O vôlei de praia é sempre uma aposta certeira do Brasil nas Olimpíadas. É assim desde 1996, quando o esporte entrou no programa olímpico. Para os Jogos de Tóquio, daqui a dois anos, uma dupla está bem cotada desde já.

Ágatha e Duda é a parceria nacional com os melhores resultados nesta metade de caminho. A conquista do World Tour Finals, torneio que reuniu os dez melhores times do Circuito Mundial 2018 em Hamburgo (ALE), no domingo, foi a cereja do bolo.

O resultado fez a dupla brasileira terminar na liderança do ranking mundial na temporada. Ágatha e Duda estão jogando juntas desde janeiro de 2017. E essa é uma vantagem competitiva em comparação com outras parcerias, já que a dança das cadeiras no vôlei de praia costuma ser frenética até um “casamento” vingar.

Festa brasileira em Hamburgo (FIVB Divulgação)

Desde o início da parceria, elas somam 12 semifinais em 20 torneios internacionais disputados. São cinco títulos: o Finals em Hamburgo, as etapas quatro estrelas de Itapema e Rio de Janeiro do Circuito Mundial, além de duas etapas do Circuito Brasileiro (Niterói e João Pessoa). Some-se a medalha de prata no Finals de 2017 e na etapa quatro estrelas de Moscou, na semana passada, além da etapa cinco estrelas de Fort Lauderdale, no ano passado.
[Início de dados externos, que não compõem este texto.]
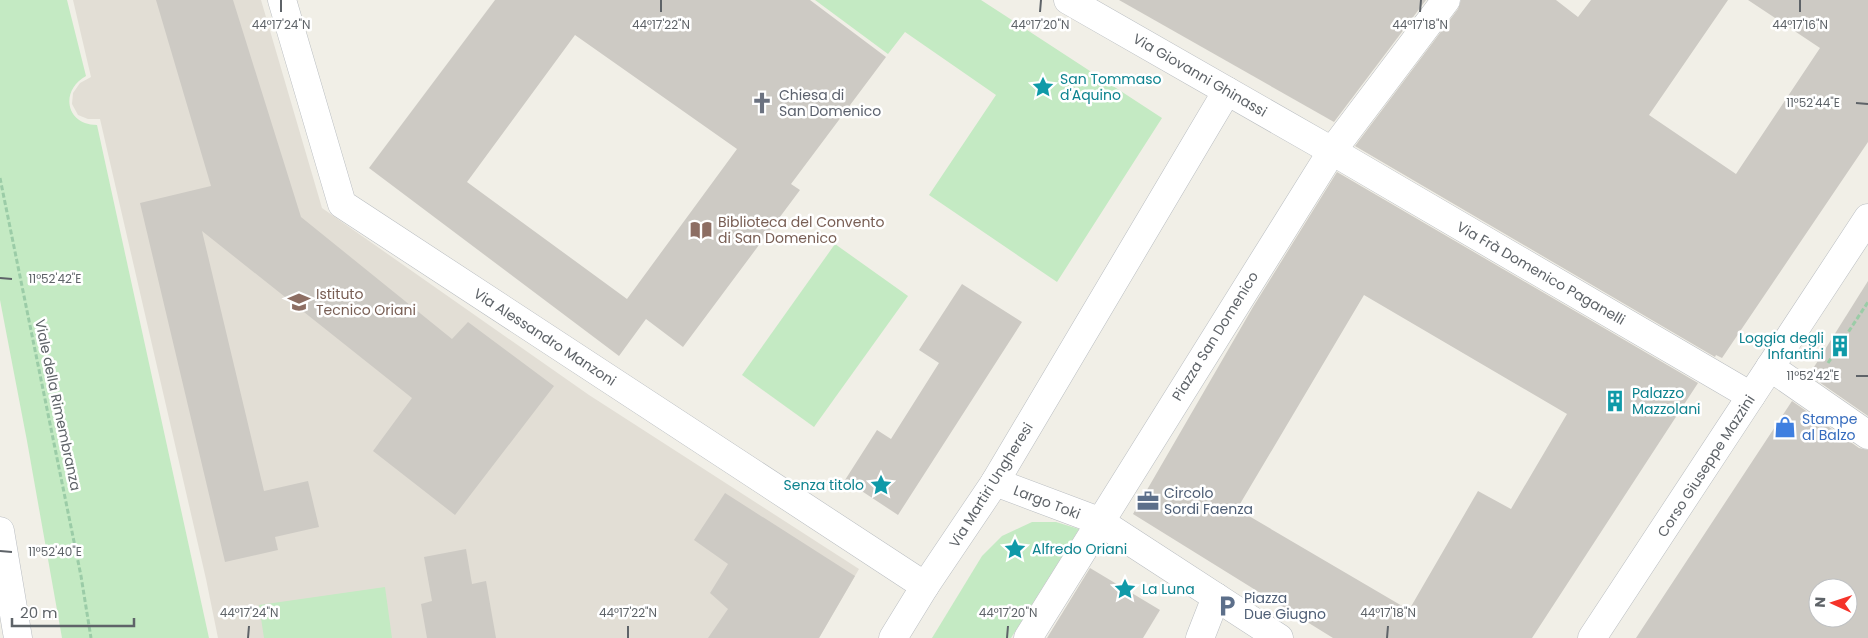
<svg xmlns="http://www.w3.org/2000/svg" width="1868" height="638" font-family="Poppins,sans-serif">
  <rect width="100%" height="100%" fill="#f1efe7"/>
  <path fill="#e2ded5" d="M73,0h188l61,208 267,187 270,174 -40,69h-601l-12,-59 -106,-460h-12l-10,-4 -6,-11 1,-11 7,-10 11,-6z"/>
  <g fill="#c4eac3">
    <path d="M0,0h67l19,76c-26,14 -21,49 11,49l112,513h-147l-35,-197 -27,-141z"/>
    <path d="M815,0h166l181,118 -105,164 -128,-87 67,-100 -91,-63 -17,22z"/>
    <path d="M835,244l73,52 -94,131 -72,-52z"/>
    <path d="M1032,522h24l23,7 -68,109h-79l50,-82 20,-20z"/>
    <path d="M385,587l7,51h-128l-5,-33z"/>
  </g>
  <g fill="#cdcac4" fill-rule="evenodd">
    <path d="M156,0h77l68,217 151,122 16,-17 86,64 -99,129 -82,-64 39,-53 -210,-167 62,260 44,-10 11,46 -44,10 3,13 -53,12 -85,-359 71,-17z"/>
    <path d="M495,0h315l76,57 -95,127 9,6 -117,157 -37,-28 -27,37 -250,-188zM575,35l162,114 -110,150 -160,-117z"/>
    <path d="M1119,0h307l-92,122z"/>
    <path d="M1461,0h95l22,17 13,-17h137l-79,115 87,59 84,-126 -72,-48h120v142l-146,216 -6,-3 -1,2 -360,-211 103,-137z"/>
    <path d="M1337,172l361,211 -166,255h-199l-200,-124 120,-207zM1364,295l203,119 -56,95 -33,-18 -69,119 -172,-101z"/>
    <path d="M1868,281v135l-59,-41z"/>
    <path d="M962,284l60,38 -124,193 -53,-35 32,-50 14,9 48,-76 -20,-13z"/>
    <path d="M1792,401l67,47 9,2v188h-232zM1818,588h30v30h-30z"/>
    <path d="M725,493l130,83 -36,62h-111l20,-29 -18,-16 18,-29 -34,-24z"/>
    <path d="M466,549l6,35 14,-3 10,57h-69l-6,-34 11,-3 -8,-44z"/>
    <path d="M1090,568l70,42 -17,28h-96z"/>
  </g>
  <g fill="none" stroke-linecap="round" stroke-linejoin="round">
    <g stroke="#b9bdc1" stroke-width="29">
      <g id="street">
        <path d="M282,0l60,204 583,382"/>
        <path d="M1068,0l264,151 419,245"/>
        <path d="M1770,367l98,68"/>
        <path d="M995,482l104,39 180,117"/>
        <path d="M893,638l32,-52 70,-104 232,-391"/>
        <path d="M1028,638l304,-487 114,-151"/>
        <path d="M1200,638l16,-41"/>
        <path d="M1592,638l276,-420"/>
      </g>
    </g>
    <g stroke="#babec3" stroke-width="29">
      <path id="secondary" d="M0,531l18,107"/>
    </g>
    <g stroke="#9bcca7" stroke-width="3" stroke-dasharray="5 2.5" stroke-linecap="butt">
      <path d="M0,178l81,398 10,62"/>
      <path d="M1828,363l40,-61"/>
    </g>
    <use href="#street" stroke="#fff" stroke-width="28"/>
    <use href="#secondary" stroke="#fff" stroke-width="28"/>
  </g>
  <path fill="none" stroke="#5e6368" stroke-width="2" d="M281,12v-12M661,12v-12M1040,12l1,-12M1420,12l1,-12M1800,12v-12M1856,103l12,1M0,278l12,1M1856,376h12M0,551l12,1M248,638l1,-12M628,638v-12M1007,638l1,-12M1387,638l1,-12"/>
  <defs>
    <g id="sight-bare" transform="scale(1.725)"><path d="M0-6L1.8-2.2L6-1.7L2.9 1.2L3.7 5.4L0 3.3L-3.7 5.4L-2.9 1.2L-6-1.7L-1.8-2.2Z" fill="#0f9aa8" stroke="#fff" stroke-width="2.5" paint-order="stroke"/></g>
    <g id="church-bare" transform="scale(1.725)"><path d="M-1.2-6h2.4v3.5h3.3v2.4h-3.3V6h-2.4V-.1h-3.3v-2.4h3.3Z" fill="#6b7280" stroke="#fff" stroke-width="2.5" paint-order="stroke"/></g>
    <g id="library-bare" transform="scale(1.725)"><path d="M-6-4Q-3-5.5-.7-3.5V5Q-3 3-6 4ZM6-4Q3-5.5 .7-3.5V5Q3 3 6 4Z" fill="#8d6e63" stroke="#fff" stroke-width="2.5" paint-order="stroke"/></g>
    <g id="school-bare" transform="scale(1.725)"><path d="M0-5L7-2L0 1L-7-2ZM-4 1L0 2.5L4 1V4Q0 6-4 4Z" fill="#8d6e63" stroke="#fff" stroke-width="2.5" paint-order="stroke"/></g>
    <g id="building-bare" transform="scale(1.725)"><path d="M-4-6H4V6H1V3H-1V6H-4ZM-2.5-4.3h1.7v1.8h-1.7ZM.8-4.3h1.7v1.8H.8ZM-2.5-1h1.7V.8h-1.7ZM.8-1h1.7V.8H.8Z" fill="#0f9aa8" stroke="#fff" stroke-width="2.5" paint-order="stroke"/></g>
    <g id="shop-bare" transform="scale(1.725)"><path d="M-5-2.5h2.3a2.7 3.5 0 0 1 5.4 0H5L5.5 6h-11ZM-1.5-2.5h3a1.5 2.3 0 0 0-3 0Z" fill="#3f7fe0" stroke="#fff" stroke-width="2.5" paint-order="stroke"/></g>
    <g id="office-bare" transform="scale(1.725)"><path d="M-6-3h4V-5.5h4V-3h4V5H-6ZM-1-4.5V-3h2v-1.5ZM-6 0V1H6V0Z" fill="#5c6f8a" stroke="#fff" stroke-width="2.5" paint-order="stroke"/></g>
    <g id="parking-bare" transform="scale(1.725)"><path d="M-3.5-5.5H1a3.5 3.5 0 0 1 0 7H-1V5.5H-3.5ZM-1-3.4V-.6H.8a1.4 1.4 0 0 0 0-2.8Z" fill="#5c6f8a" stroke="#fff" stroke-width="2.5" paint-order="stroke"/></g>
  </defs>
  <g fill-rule="evenodd">
    <use href="#sight-bare" x="1043" y="87"/>
    <use href="#church-bare" x="762" y="103"/>
    <use href="#library-bare" x="701" y="230"/>
    <use href="#school-bare" x="299" y="302"/>
    <use href="#building-bare" x="1840" y="346"/>
    <use href="#building-bare" x="1615" y="401"/>
    <use href="#shop-bare" x="1785" y="427"/>
    <use href="#sight-bare" x="881" y="485"/>
    <use href="#office-bare" x="1148" y="501"/>
    <use href="#sight-bare" x="1015" y="549"/>
    <use href="#sight-bare" x="1125" y="589"/>
    <use href="#parking-bare" x="1227" y="606"/>
  </g>
  <g text-anchor="middle" stroke-width="5" stroke-linejoin="round" paint-order="stroke">
    <g font-size="14" fill="#5e6368" stroke="#fff">
      <text transform="translate(1200 75) rotate(30)" y="5">Via Giovanni Ghinassi</text>
      <text transform="translate(1541 273) rotate(30)" y="5">Via Frà Domenico Paganelli</text>
      <text transform="translate(1215 336) rotate(-58)" y="5">Piazza San Domenico</text>
      <text transform="translate(545 337) rotate(33)" y="5">Via Alessandro Manzoni</text>
      <text transform="translate(58 405) rotate(78)" y="5">Viale della Rimembranza</text>
      <text transform="translate(1706 466) rotate(-57)" y="5">Corso Giuseppe Mazzini</text>
      <text transform="translate(991 485) rotate(-58)" y="5">Via Martiri Ungheresi</text>
      <text transform="translate(1047 502) rotate(21)" y="5">Largo Toki</text>
    </g>
    <g font-size="14" fill="#0d838f" stroke="#fff" text-anchor="start">
      <text x="1060" y="84">San Tommaso<tspan x="1060" dy="16">d'Aquino</tspan></text>
      <text x="1824" y="343" text-anchor="end">Loggia degli<tspan x="1824" dy="16">Infantini</tspan></text>
      <text x="1632" y="398">Palazzo<tspan x="1632" dy="16">Mazzolani</tspan></text>
      <text x="864" y="490" text-anchor="end">Senza titolo</text>
      <text x="1032" y="554">Alfredo Oriani</text>
      <text x="1142" y="594">La Luna</text>
    </g>
    <g font-size="14" fill="#5b616d" stroke="#fff" text-anchor="start">
      <text x="779" y="100">Chiesa di<tspan x="779" dy="16">San Domenico</tspan></text>
    </g>
    <g font-size="14" fill="#785e54" stroke="#fff" text-anchor="start">
      <text x="718" y="227">Biblioteca del Convento<tspan x="718" dy="16">di San Domenico</tspan></text>
      <text x="316" y="299">Istituto<tspan x="316" dy="16">Tecnico Oriani</tspan></text>
    </g>
    <g font-size="14" fill="#366cbe" stroke="#fff" text-anchor="start">
      <text x="1802" y="424">Stampe<tspan x="1802" dy="16">al Balzo</tspan></text>
    </g>
    <g font-size="14" fill="#4e5e75" stroke="#fff" text-anchor="start">
      <text x="1164" y="498">Circolo<tspan x="1164" dy="16">Sordi Faenza</tspan></text>
      <text x="1244" y="603">Piazza<tspan x="1244" dy="16">Due Giugno</tspan></text>
    </g>
  </g>
  <g font-size="12" text-anchor="middle" fill="#5e6368" stroke="#fff" stroke-width="5" stroke-linejoin="round" paint-order="stroke">
    <text x="281" y="29">44°17'24"N</text>
    <text x="661" y="29">44°17'22"N</text>
    <text x="1040" y="29">44°17'20"N</text>
    <text x="1420" y="29">44°17'18"N</text>
    <text x="1800" y="29">44°17'16"N</text>
    <text x="1813" y="107">11°52'44"E</text>
    <text x="55" y="283">11°52'42"E</text>
    <text x="1813" y="380">11°52'42"E</text>
    <text x="55" y="556">11°52'40"E</text>
    <text x="249" y="617">44°17'24"N</text>
    <text x="628" y="617">44°17'22"N</text>
    <text x="1008" y="617">44°17'20"N</text>
    <text x="1388" y="617">44°17'18"N</text>
  </g>
  <g transform="translate(1833 603) rotate(273)"><circle r="24" fill="#ffffff" stroke="#bfc1c3"/>
  <path d="M0-4L9 19L0 12L-9 19Z" fill="#f5332a"/>
  <text y="-8" font-size="14" font-weight="bold" text-anchor="middle" fill="#5e6368">N</text>
  </g>
  <path d="M12 618v8h122v-8" fill="none" stroke="#5e6368" stroke-width="2.5"/>
  <text x="20" y="618" font-size="15" fill="#5e6368" stroke="#ffffff" stroke-width="4" paint-order="stroke">20 m</text>
</svg>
O único ponto fora da curva foi a participação no Mundial de Viena, em 2017, com um 17º lugar.

Aos 35 anos, Ágatha é a voz da experiência da dupla. Vice-campeã olímpica em 2016 ao lado de Bárbara Seixas, ela é quase uma tutora para a jovem Duda, 20, apontada como a maior revelação do vôlei de praia brasileiro nos últimos anos e com títulos relevantes nas categorias de base.

– Foi um dos torneios mais difíceis que disputei, em alguns momentos ainda sou mais inexperiente e a Ágatha me ajuda demais. Foram situações na competição que ela fez a diferença e me permitiu ter tranquilidade quando errei alguma bola. Estamos trabalhando muito, é tudo bastante novo para mim, mas estou me divertindo muito – disse a sergipana Duda.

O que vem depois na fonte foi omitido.